_EXERCISE AIM_. The whole listing, please: repeat it exactly, with the pictures left out.

_RECORDS SUPPLIED_.
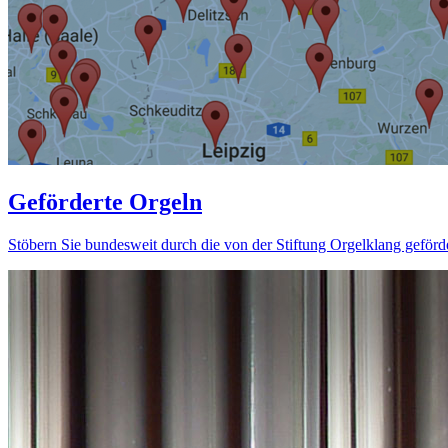
Geförderte Orgeln
Stöbern Sie bundesweit durch die von der Stiftung Orgelklang geförd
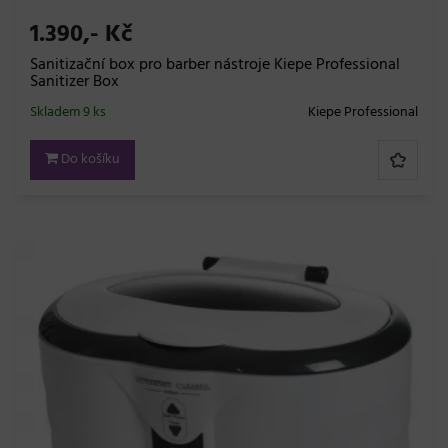
1.390,- Kč
Sanitizační box pro barber nástroje Kiepe Professional
Sanitizer Box
Skladem 9 ks
Kiepe Professional
Do košíku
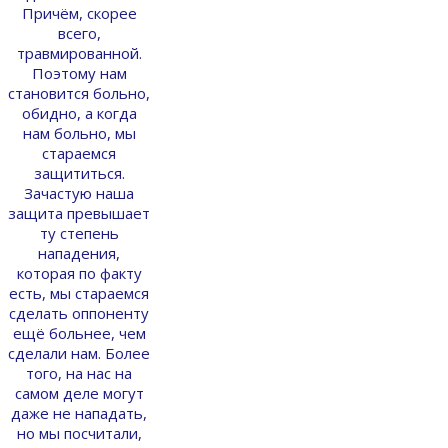
Причём, скорее
всего,
травмированной.
Поэтому нам
становится больно,
обидно, а когда
нам больно, мы
стараемся
защититься.
Зачастую наша
защита превышает
ту степень
нападения,
которая по факту
есть, мы стараемся
сделать оппоненту
ещё больнее, чем
сделали нам. Более
того, на нас на
самом деле могут
даже не нападать,
но мы посчитали,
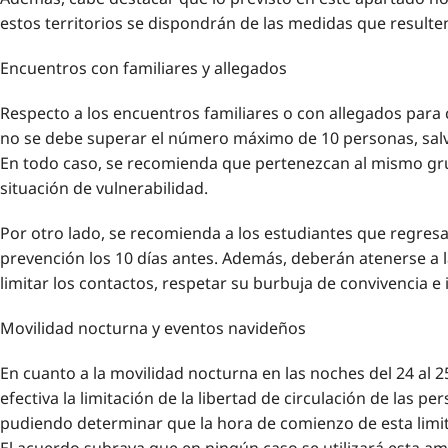
estos territorios se dispondrán de las medidas que result
Encuentros con familiares y allegados
Respecto a los encuentros familiares o con allegados para c
no se debe superar el número máximo de 10 personas, salvo
En todo caso, se recomienda que pertenezcan al mismo gru
situación de vulnerabilidad.
Por otro lado, se recomienda a los estudiantes que regresa
prevención los 10 días antes. Además, deberán atenerse a 
limitar los contactos, respetar su burbuja de convivencia e in
Movilidad nocturna y eventos navideños
En cuanto a la movilidad nocturna en las noches del 24 al
efectiva la limitación de la libertad de circulación de las 
pudiendo determinar que la hora de comienzo de esta limit
El acuerdo subraya que en ningún caso se utilizará esta am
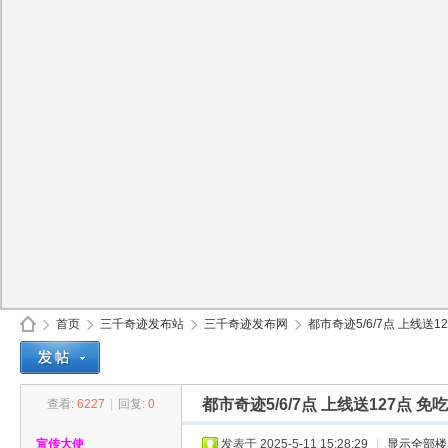
首页
三千奇迹发布站
三千奇迹发布网
都市奇迹5/6/7点 上线送12
都市奇迹5/6/7点 上线送127点 免
查看:
6227
|
回复:
0
30
»
›
›
›
宣传大使
发表于 2025-5-11 15:28:29
|
显示全部楼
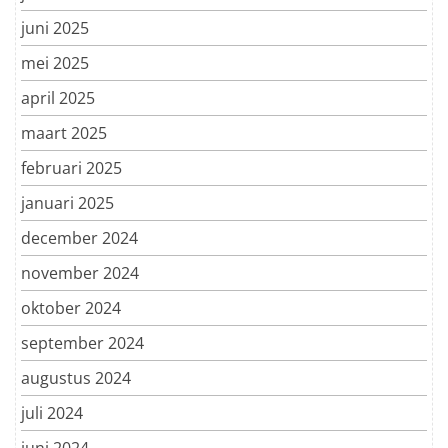
juni 2025
mei 2025
april 2025
maart 2025
februari 2025
januari 2025
december 2024
november 2024
oktober 2024
september 2024
augustus 2024
juli 2024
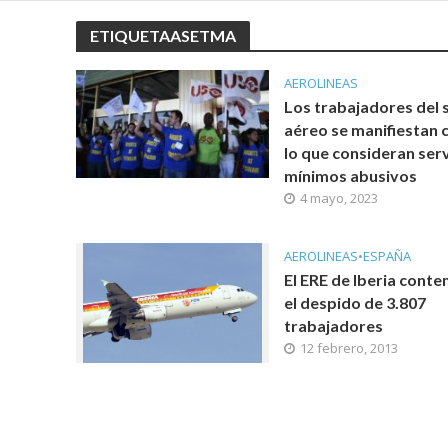
ETIQUETAASETMA
AEROLINEAS
Los trabajadores del 
aéreo se manifiestan 
lo que consideran serv
mínimos abusivos
4 mayo, 2023
AEROLINEAS
•
ESPAÑA
El ERE de Iberia cont
el despido de 3.807
trabajadores
12 febrero, 2013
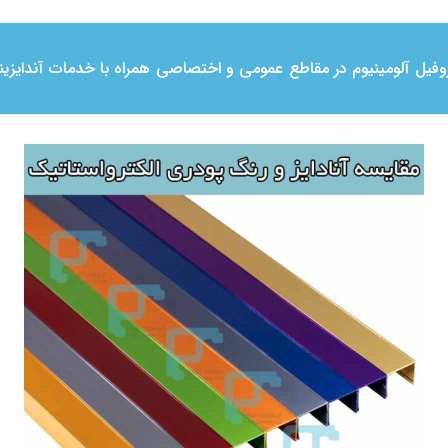
فیل آلومینیوم در مقاطع عمومی و اختصاصی همراه با خدمات آندایز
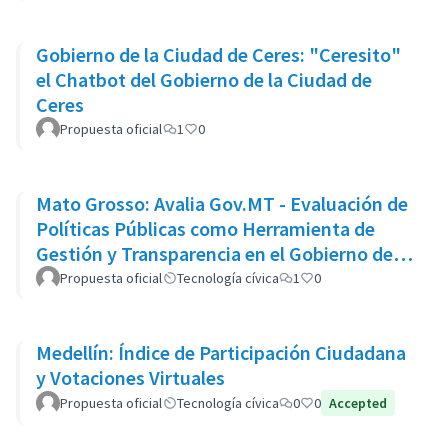
Gobierno de la Ciudad de Ceres: "Ceresito"
el Chatbot del Gobierno de la Ciudad de
Ceres
Propuesta oficial
1
0
Mato Grosso: Avalia Gov.MT - Evaluación de
Políticas Públicas como Herramienta de
Gestión y Transparencia en el Gobierno del
Estado de Mato Grosso
Propuesta oficial
Tecnología cívica
1
0
Medellín: Índice de Participación Ciudadana
y Votaciones Virtuales
Propuesta oficial
Tecnología cívica
0
0
Accepted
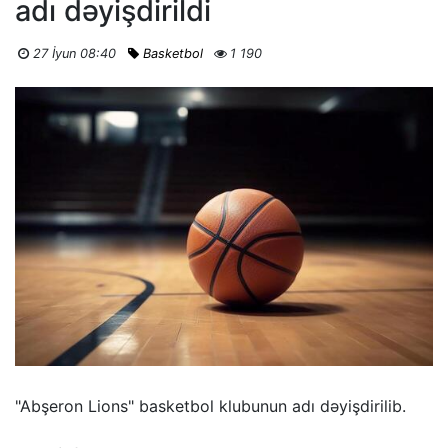
adı dəyişdirildi
27 İyun 08:40
Basketbol
1 190
"Abşeron Lions" basketbol klubunun adı dəyişdirilib.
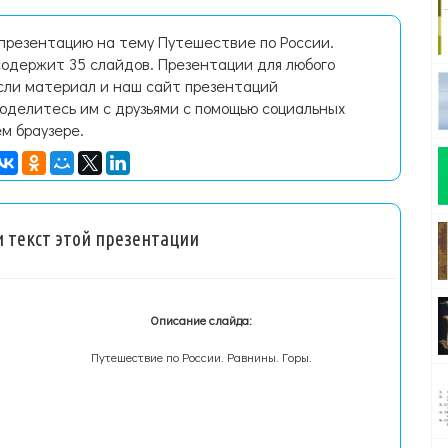
 презентацию на тему Путешествие по России.
содержит 35 слайдов. Презентации для любого
Если материал и наш сайт презентаций
поделитесь им с друзьями с помощью социальных
ем браузере.
 текст этой презентации
Описание слайда:
Путешествие по России. Равнины. Горы.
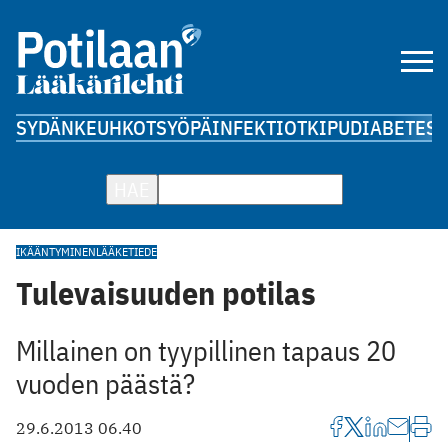
SYDÄN
KEUHKOT
SYÖPÄ
INFEKTIOT
KIPU
DIABETES
A
HAE
IKÄÄNTYMINEN
LÄÄKETIEDE
Tulevaisuuden potilas
Millainen on tyypillinen tapaus 20
vuoden päästä?
29.6.2013 06.40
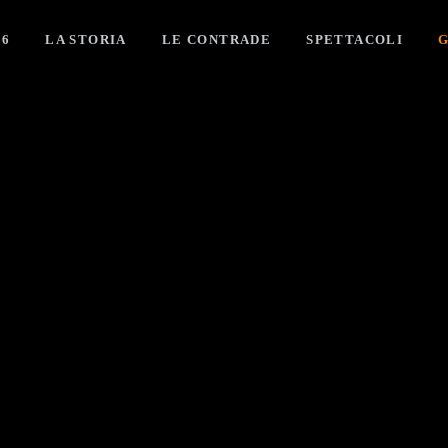
26
LA STORIA
LE CONTRADE
SPETTACOLI
G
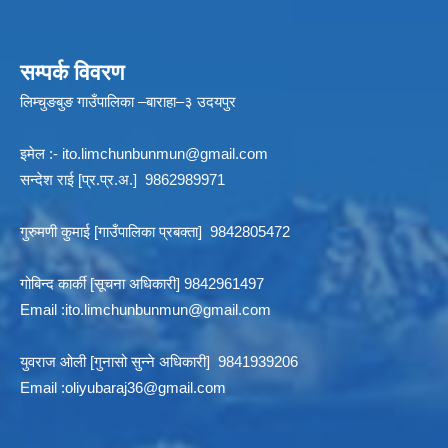
सम्पर्क विवरण
लिम्चुङबुङ गाउँपालिका –बाराहा–३ उदयपुर
इमेल :-
ito.limchunbunmun@gmail.com
सन्देश राई [प्र.प्र.अ.] 9862989971
गुरुमणी कुमाई [गाउँपालिका प्रबक्ता] 9842805472
गोबिन्द कार्की [सूचना अधिकारी] 9842961497
Email :
ito.limchunbunmun@gmail.com
युवराज ओली [गुनासो सुन्ने अधिकारी] 9841939206
Email :
oliyubaraj36@gmail.com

_EXERCISE RESPONSE_.
Geförderte Orgeln
Stöbern Sie bundesweit durch die von der Stiftung Orgelklang geförd
1.390,- Kč
Sanitizační box pro barber nástroje Kiepe Professional
Sanitizer Box
Skladem 9 ks
Kiepe Professional
Do košíku
Причём, скорее
всего,
травмированной.
Поэтому нам
становится больно,
обидно, а когда
нам больно, мы
стараемся
защититься.
Зачастую наша
защита превышает
ту степень
нападения,
которая по факту
есть, мы стараемся
сделать оппоненту
ещё больнее, чем
сделали нам. Более
того, на нас на
самом деле могут
даже не нападать,
но мы посчитали,
estos territorios se dispondrán de las medidas que result
Encuentros con familiares y allegados
Respecto a los encuentros familiares o con allegados para c
no se debe superar el número máximo de 10 personas, salvo
En todo caso, se recomienda que pertenezcan al mismo gru
situación de vulnerabilidad.
Por otro lado, se recomienda a los estudiantes que regresa
prevención los 10 días antes. Además, deberán atenerse a 
limitar los contactos, respetar su burbuja de convivencia e in
Movilidad nocturna y eventos navideños
En cuanto a la movilidad nocturna en las noches del 24 al
efectiva la limitación de la libertad de circulación de las 
pudiendo determinar que la hora de comienzo de esta limit
El acuerdo subraya que en ningún caso se utilizará esta am
首页
三千奇迹发布站
三千奇迹发布网
都市奇迹5/6/7点 上线送12
都市奇迹5/6/7点 上线送127点 免
查看:
6227
|
回复:
0
30
»
›
›
›
宣传大使
发表于 2025-5-11 15:28:29
|
显示全部楼
juni 2025
mei 2025
april 2025
maart 2025
februari 2025
januari 2025
december 2024
november 2024
oktober 2024
september 2024
augustus 2024
juli 2024
ETIQUETAASETMA
AEROLINEAS
Los trabajadores del 
aéreo se manifiestan 
lo que consideran serv
mínimos abusivos
4 mayo, 2023
AEROLINEAS
•
ESPAÑA
El ERE de Iberia cont
el despido de 3.807
trabajadores
12 febrero, 2013
فیل آلومینیوم در مقاطع عمومی و اختصاصی همراه با خدمات آندایز
Gobierno de la Ciudad de Ceres: "Ceresito"
el Chatbot del Gobierno de la Ciudad de
Ceres
Propuesta oficial
1
0
Mato Grosso: Avalia Gov.MT - Evaluación de
Políticas Públicas como Herramienta de
Gestión y Transparencia en el Gobierno del
Estado de Mato Grosso
Propuesta oficial
Tecnología cívica
1
0
Medellín: Índice de Participación Ciudadana
y Votaciones Virtuales
Propuesta oficial
Tecnología cívica
0
0
Accepted
adı dəyişdirildi
27 İyun 08:40
Basketbol
1 190
"Abşeron Lions" basketbol klubunun adı dəyişdirilib.
 презентацию на тему Путешествие по России.
содержит 35 слайдов. Презентации для любого
Если материал и наш сайт презентаций
поделитесь им с друзьями с помощью социальных
ем браузере.
 текст этой презентации
Описание слайда:
Путешествие по России. Равнины. Горы.
SYDÄN
KEUHKOT
SYÖPÄ
INFEKTIOT
KIPU
DIABETES
A
HAE
IKÄÄNTYMINEN
LÄÄKETIEDE
Tulevaisuuden potilas
Millainen on tyypillinen tapaus 20
vuoden päästä?
29.6.2013 06.40
26
LA STORIA
LE CONTRADE
SPETTACOLI
G
सम्पर्क विवरण
लिम्चुङबुङ गाउँपालिका –बाराहा–३ उदयपुर
इमेल :-
ito.limchunbunmun@gmail.com
सन्देश राई [प्र.प्र.अ.] 9862989971
गुरुमणी कुमाई [गाउँपालिका प्रबक्ता] 9842805472
गोबिन्द कार्की [सूचना अधिकारी] 9842961497
Email :
ito.limchunbunmun@gmail.com
युवराज ओली [गुनासो सुन्ने अधिकारी] 9841939206
Email :
oliyubaraj36@gmail.com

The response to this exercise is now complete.